My aim was to create a function with which I can simply split a dataset in two (training and test dataset) based on a given percentage but with keeping this percentage within the defined groups. Sorry for my poor English, here is the function to clarify it:
split.g <- function (df, group, pc = 0.75) {
group <- as.factor(df$group)
list.df.g <- list()
list.df.g.train <- list()
list.df.g.test <- list()
for (i in 1 : length(levels(group))) {
list.df.g[[i]] <- subset(df, group == levels(group)[i])
list.df.g.train[[i]] <- list.df.g[[i]][sample(nrow(list.df.g[[i]]), round((nrow(list.df.g[[i]])*pc), 0), replace = F), ]
list.df.g.test[[i]] <- list.df.g[[i]][-(which(rownames(list.df.g[[i]]) %in% rownames(list.df.g.train[[i]]))), ]
}
list(do.call("rbind", list.df.g.train), do.call("rbind", list.df.g.test))
}
When I run this function with my dataframe I get the following error:
Error in list.df.g[[i]] <- subset(df, group == levels(group)[i]) :
attempt to select less than one element
However, with a slight change in the function code, it works well:
split.g <- function (df, group, pc = 0.75) {
group <- as.factor(df[, which(colnames(df) == group)])
list.df.g <- list()
list.df.g.train <- list()
list.df.g.test <- list()
for (i in 1 : length(levels(group))) {
list.df.g[[i]] <- subset(df, group == levels(group)[i])
list.df.g.train[[i]] <- list.df.g[[i]][sample(nrow(list.df.g[[i]]), round((nrow(list.df.g[[i]])*pc), 0), replace = F), ]

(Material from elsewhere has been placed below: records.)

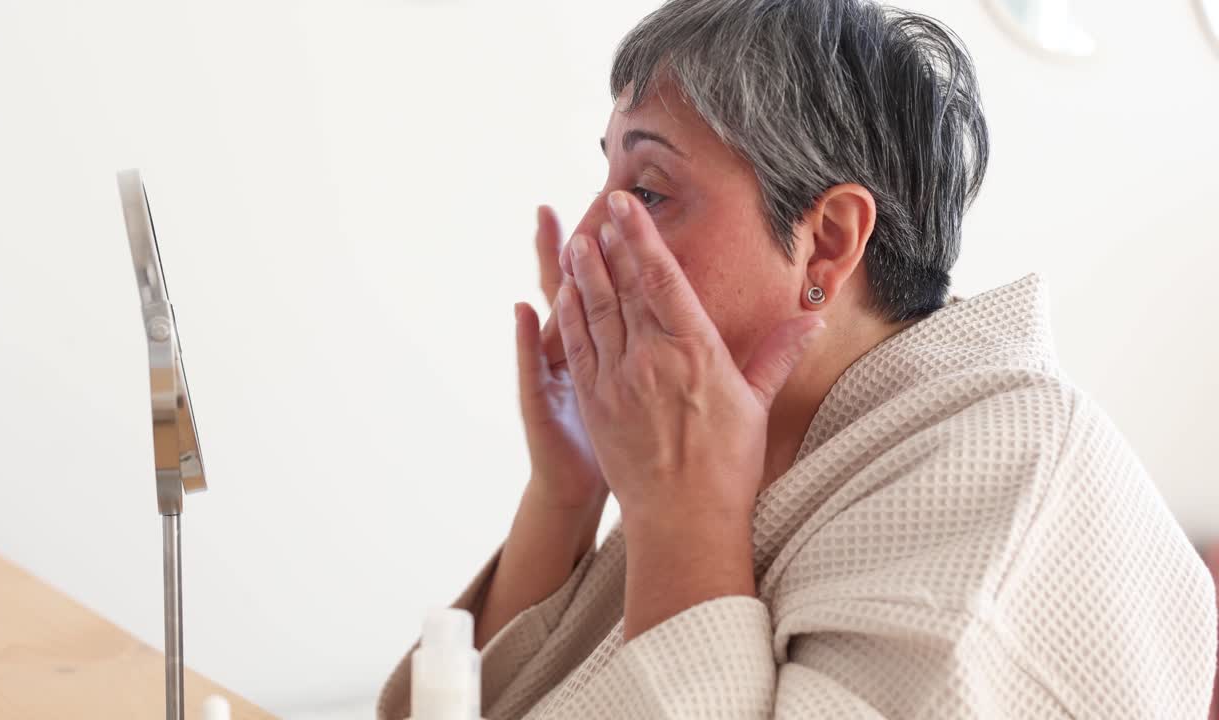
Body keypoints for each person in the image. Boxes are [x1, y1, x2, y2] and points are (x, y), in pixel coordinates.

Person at [379, 0, 1218, 717]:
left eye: (649, 190)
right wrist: (567, 490)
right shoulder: (752, 430)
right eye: (608, 177)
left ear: (827, 242)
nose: (592, 233)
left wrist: (688, 525)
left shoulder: (1007, 477)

list.df.g.test[[i]] <- list.df.g[[i]][-(which(rownames(list.df.g[[i]]) %in% rownames(list.df.g.train[[i]]))), ]
}
list(do.call("rbind", list.df.g.train), do.call("rbind", list.df.g.test))
}
The change is in the second row. By using the $, the function does not work and I do not understand why? Has somebody an answer?